Though, to argue with the article's title -- while a straightforward addition of more memcached nodes did not solve their capacity problem, the strategy of replicating nodes & load balancing read requests between them appears to be a solution to this particular capacity problem; so more machines = more capacity, so long as they are organized appropriately.
Being a little smarter on the client side can help a lot here.
If you store and retrieve an object only to server # (object.id % numservers), you don't face this issue. (Obviously you could use a better hash than %.)
This would help to distribute requests for individual objects, but doesn't help for multi-get requests. The problem is adding more nodes increases the number of actual requests a multi-get call needs to make (assuming you're asking for a sufficient # of objects they are likely to be distributed across all nodes). This decreases the # of keys requested per node but increases the total number of requests to the cluster. Because the bound was on throughput of requests (bound by CPU), minimizing the number of keys per request to a node doesn't help.
The proposed solution is to instead replicate nodes and load balance read requests. In this case, this doubles your read capacity, though you must write twice (or N times depending on your replication level).
It's worth noting that that solution only works if you have much fewer writes than reads, but that's probably true for most people. A really simple way of doing this that all memcached clients should be able to handle is to set up two separate memcached clusters, write to both, and randomly read from either of them. That way you don't replicate nodes, you replicate the entire cluster. :-)
A better solution would be to consolidate your items, i.e. make sure that items that often are fetched together with multi-get end up on the same server, however this requires a lot of extra knowledge about your data, and it's not very likely that this knowledge is available.
> It's worth noting that that solution only works if you have much fewer writes than reads, but that's probably true for most people.
Is it true of tweets? How about e-mail? What facebook content works that way? (IIRC the discussion of their new image store, one of the motivations was that most pictures were never viewed.)
Well, this is the underlying logic indeed. What the author mentions is seeing 50 requests for 100 friends, where these friends might be divided into 3 servers. So, the keys are hashed to servers, i.e., if there is only 1 multi-get request, each server would see only 1 request. However, if there are 50 multi-get requests, each server would see 50 requests irrespective of the number of keys (friends) it caters to.
This is the part of the article I really didn't understand.
The way multiget works is that you send a list of keys to a server, and get back a list of items corresponding to those keys. So if you have 100 items on two servers, you would send 50 keys to Server #1 and 50 keys to Server #2 (assuming they're evenly distributed) and get back 50 items from each.
And then the article suddenly talks about adding another server and having 33 items on each, and for some reason sending 50 requests to the two original servers. This makes no sense, of course 50 requests consume more resources than the one request in the previous example?

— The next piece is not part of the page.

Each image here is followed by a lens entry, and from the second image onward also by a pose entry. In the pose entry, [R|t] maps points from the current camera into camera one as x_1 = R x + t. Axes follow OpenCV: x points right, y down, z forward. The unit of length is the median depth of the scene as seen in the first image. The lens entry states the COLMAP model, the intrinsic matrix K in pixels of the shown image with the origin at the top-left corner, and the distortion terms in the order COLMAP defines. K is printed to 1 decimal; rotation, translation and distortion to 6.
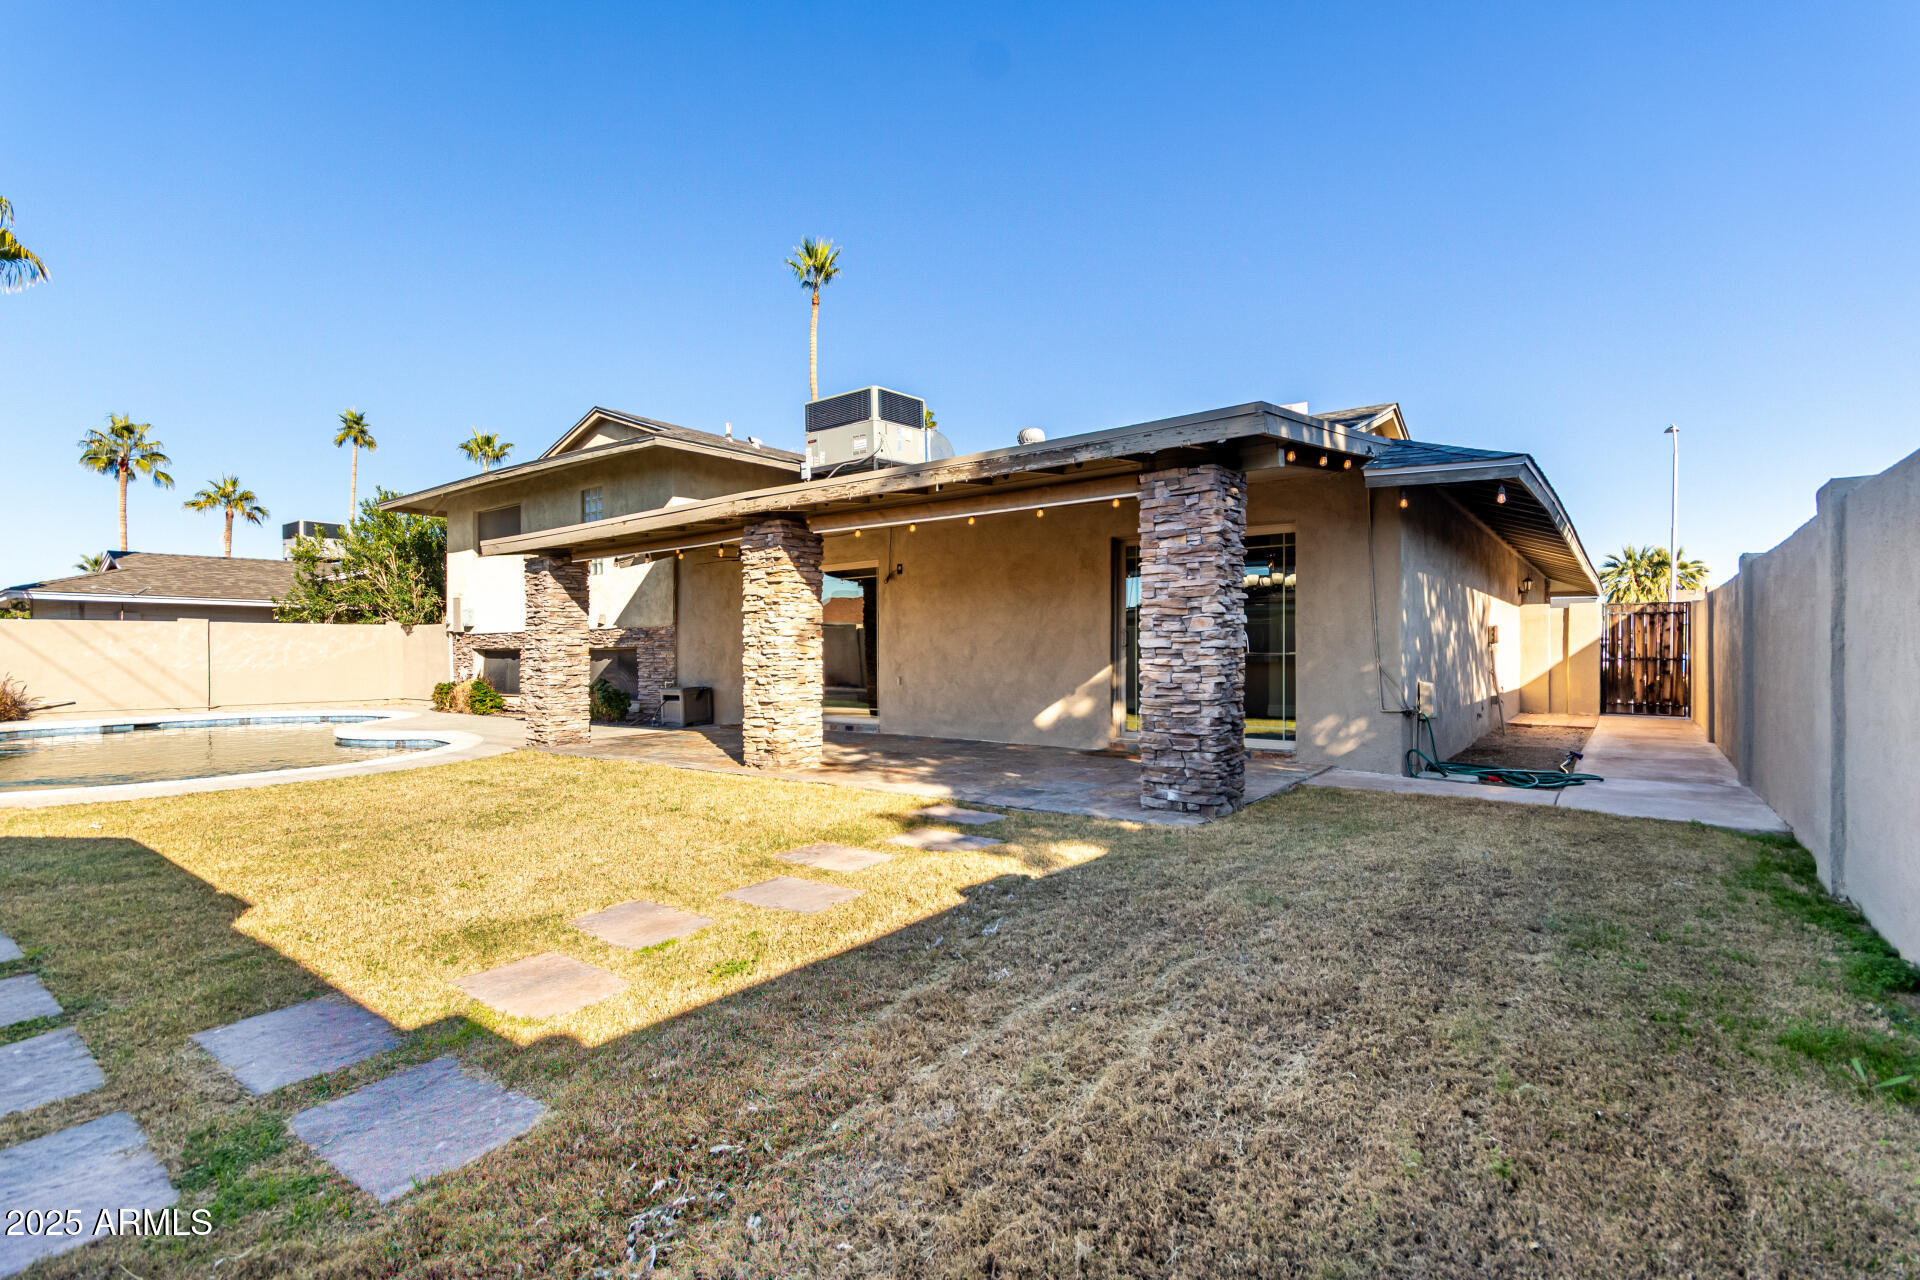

However, if we back up a bit, add another server and redistribute the items, then there will be 33 on each server. If we do a multi-get for these items, we will make three requests; one for each server, put 33 keys in each request, and get back 33 items in each response.
The point I think he should have made is that in this case you've not reduced the load on each server, only the amount of data sent in each, and since your two original servers were CPU-bound, you haven't gained any performance, they're still choked, they're still seeing the same amount of requests.
Then again, you have to have a crazy amount of requests, and a crazy amount of bandwidth before you'll start seeing memcached servers being CPU-bound, so for the absolute majority of us, this problem is not something we'll ever see in real life. :-)
No no, I think he speaks of 50 requests from the get go, i.e., 50 requests of 100 friends each, irrespective of the number of servers. These 50 requests is unrelated to the number of friends, it's just some huge number of requests. He claims that no matter how you divide the data, if a certain number of requests create a CPU bottleneck, they'll continue to do so no matter how you increase memory.